Soft Answers

“A soft answer turns away wrath, but a harsh word stirs up anger.” Proverbs 15:1

It started just like every other Wednesday morning during the school year. I got up and got school-drop-off ready (mamas, you know what I mean), moved the 11-year-old through her morning and popped my head into the 16 year old’s room to make sure he was up. My girl & I headed out the door to drop her at school. Then I headed back home.

As I do every morning, after I pulled back into the garage, I launched my First5 devotional app. The car in the garage in the morning is the quietest place with the fewest distractions, so I sit there every morning and have my quiet time.

“If we control our reactions in the short-term, we don’t live with ‘reaction regret’ in the long-term”. Those were the first words I read.

It struck a chord. While I’ve worked hard, especially since becoming a parent, to control my reactions so that I don’t have ‘reaction regret’ later, sometimes I still react big. And over the top. And dramatic. So this devo spoke straight to that place that needs to calm down sometimes.

I had just closed the app and was about to open my car door when it happened. The text that every parent dreads once their kids start driving came in. “Yo I just rear ended a car. It’s not bad, I’m with the other driver right now…I went to stop and I didn’t hit the brakes soon enough…The police are coming to do a report.” (yes, he really started it with “yo” because 16)

I quickly told him I was on my way and backed out of the driveway. Y’all, I didn’t even ask him where he was. I just started driving. The 5 minutes it took for me to get to him felt like 30. He text a few more times before I got there apologizing. I pulled into the gas station where the two boys & police officer were parked and went straight to my boy. He told me it wasn’t bad and that no one was hurt, but I had to see it with my own eyes. He was right. No one hurt. The mama in me had to check over the other boy, too, once I found out he was also a high schooler. Very minor cosmetic damage. A quick and easy few minutes with the officer and other driver. Then it was just me & him.

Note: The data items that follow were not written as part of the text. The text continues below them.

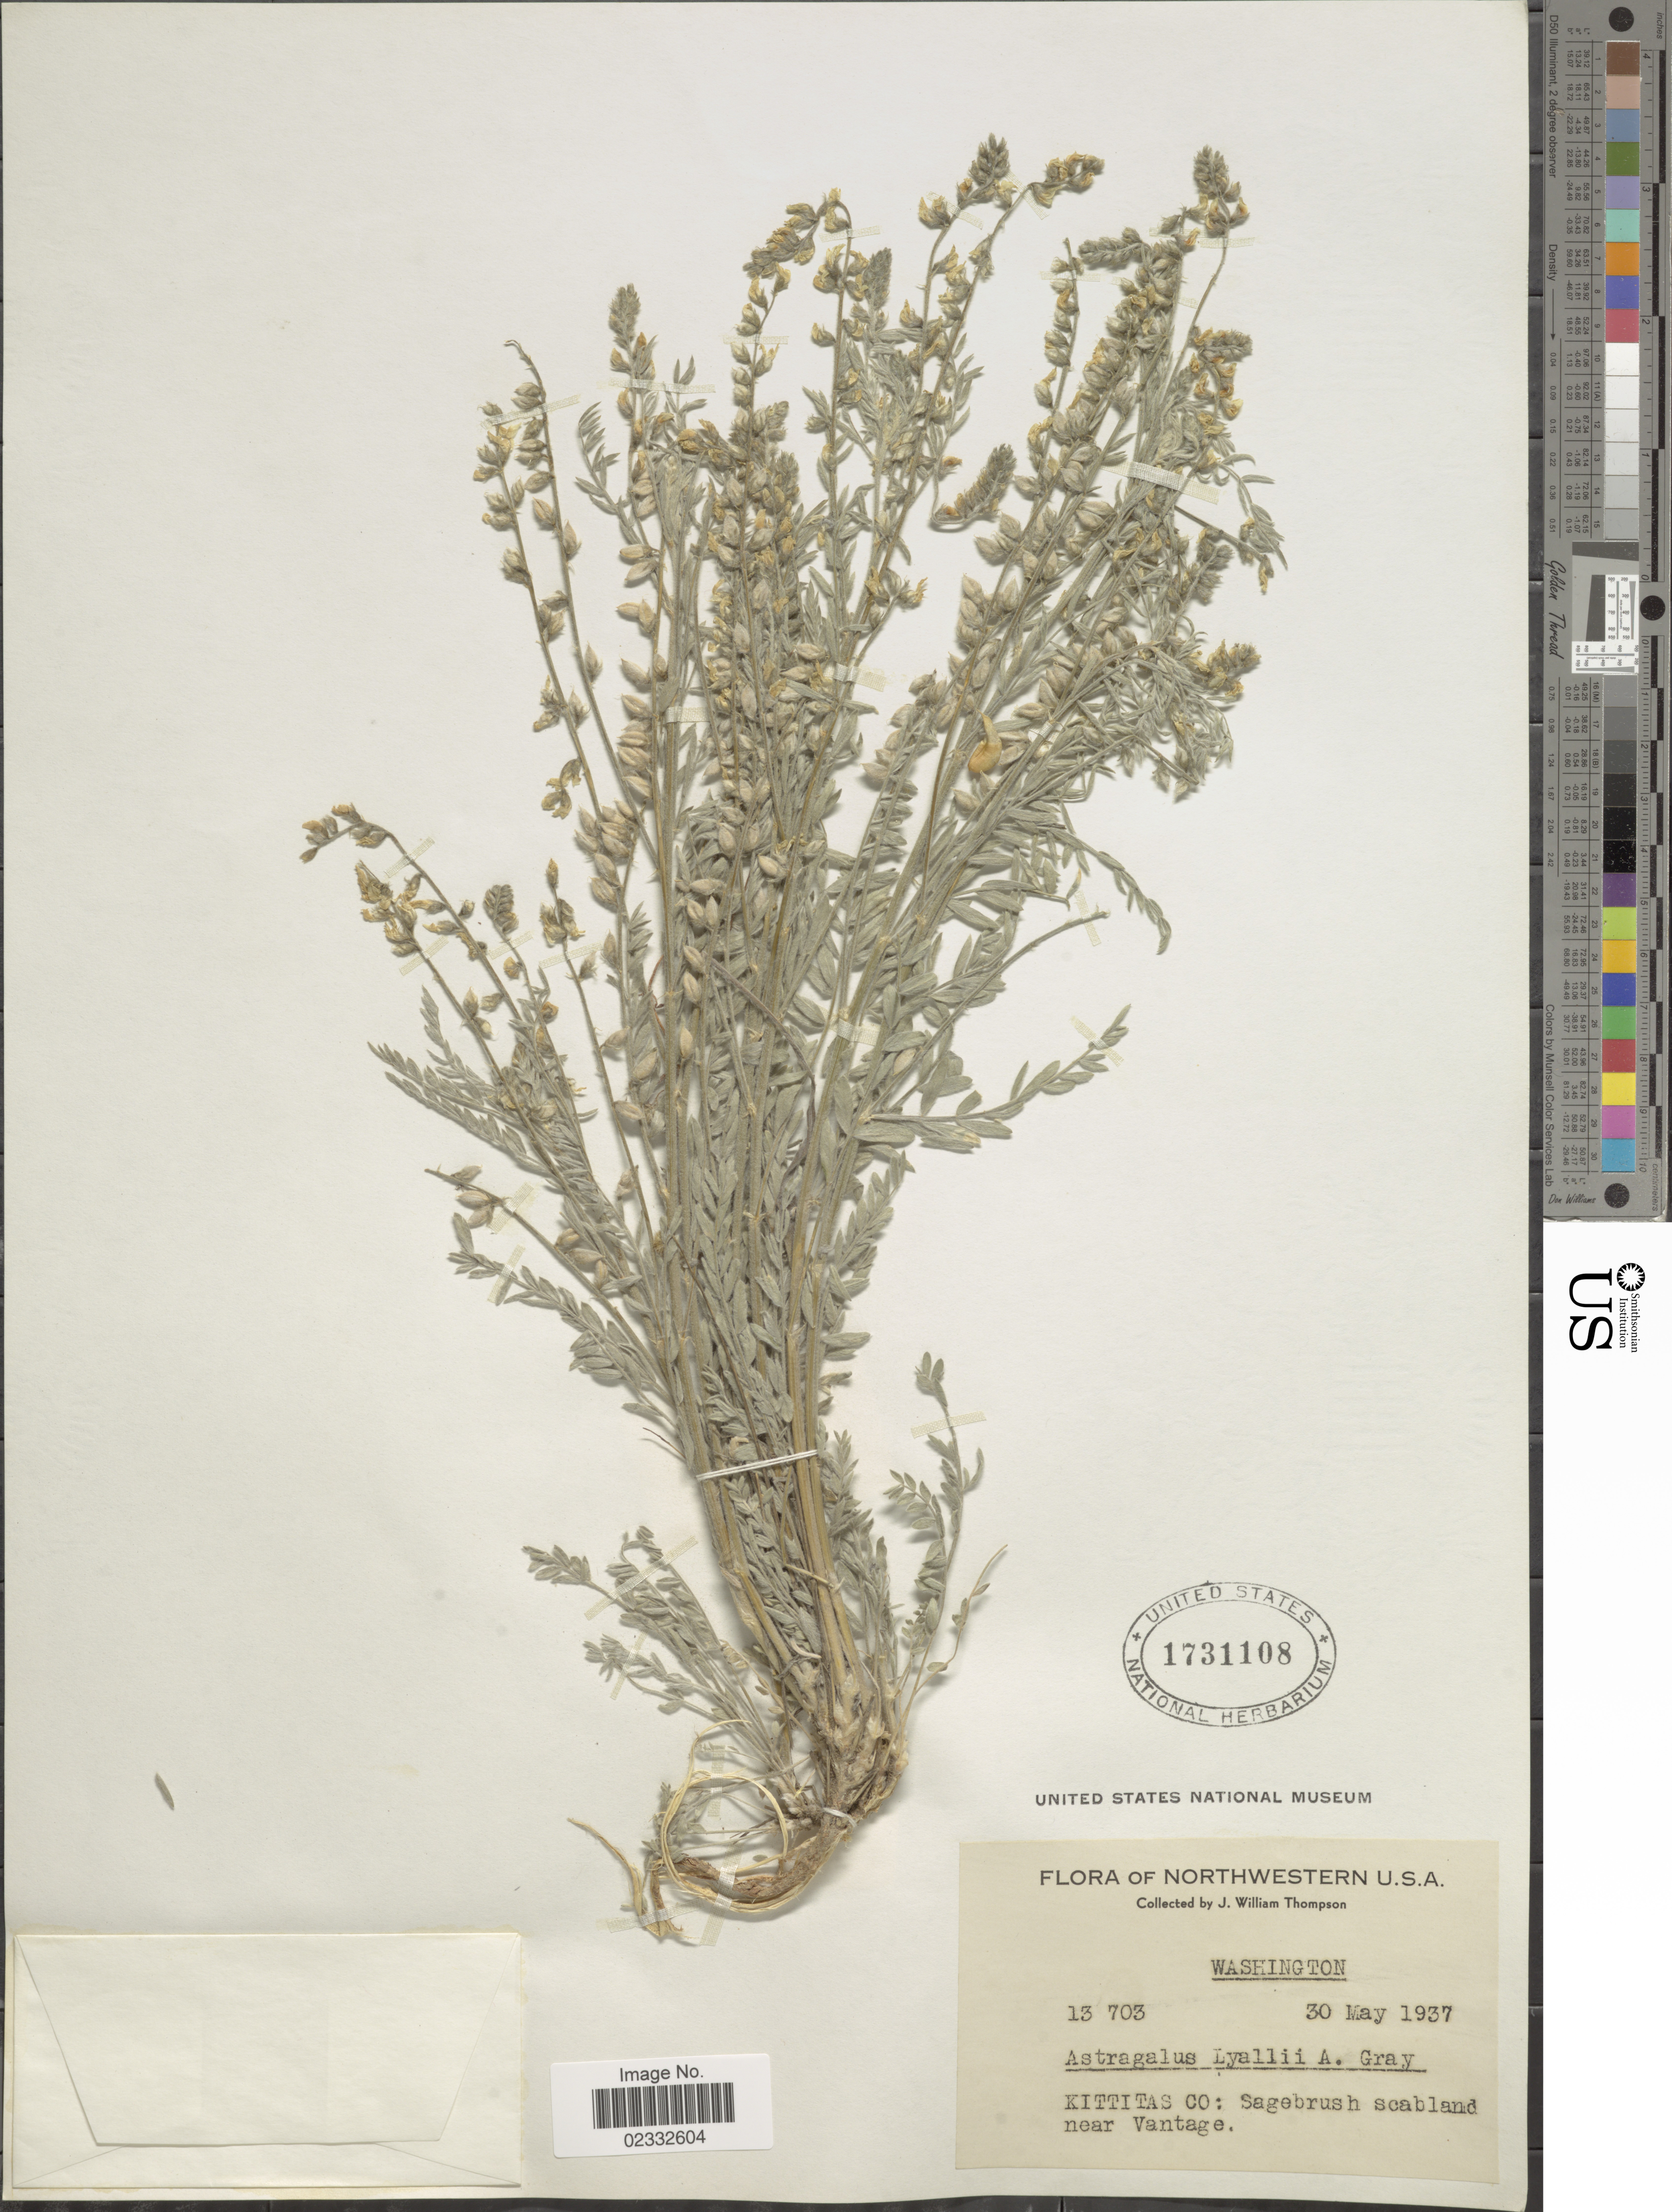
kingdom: Plantae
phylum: Tracheophyta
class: Magnoliopsida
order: Fabales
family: Fabaceae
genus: Astragalus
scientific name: Astragalus lyallii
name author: A. Gray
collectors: J. W. Thompson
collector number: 13703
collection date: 1937-05-30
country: United States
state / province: Washington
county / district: Kittitas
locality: Northwestern. Kittitas Co: Sagebrush scabland near Vantage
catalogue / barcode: US 1731108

He apologized again and I just told him it’s ok. I hugged him, prayed over him and off to school he went.

It wasn’t until I got home that the timing of the morning really hit me. See, I’ve tended to be a big reactor to little faults in his driving. Partly because riding with a 16-year-old is like taking your life in your own hands every time you get in the car and would cause even the staunchest advocate of prohibition to find a ridge runner for some moonshine. And partly because I REALLY want him to grasp how important safety is. (My first wreck was taking a guard rail off of I-10, bless my mom) But that Wednesday morning I didn’t. I controlled my reaction. I didn’t go on a rant about safe driving. I didn’t remind him that insurance is already almost a mortgage payment because he’s driving. I didn’t give him a lecture about not waiting until the last minute to leave the house in a rush. I just told him that it was ok. I just told him that no one was hurt and that’s all that mattered. I just told him that cars can be replaced, but he never could be. I gave soft answers.

I knew after getting home and replaying the morning that God placed that devotion in front of me that morning because my heart needed the soft words before my son needed them from me. The sweetness of the Father softening my heart because I need it every day, but my boy really needed it that day.

What if soft answers were our practice? Soft doesn’t mean not speaking truth. It doesn’t mean not correcting. It does mean pressing pause before we react. It does mean measuring our words and framing them in grace. It means controlling the reactions so that later we don’t regret the reactions and the words. Soft answers. Abundant grace. No regret.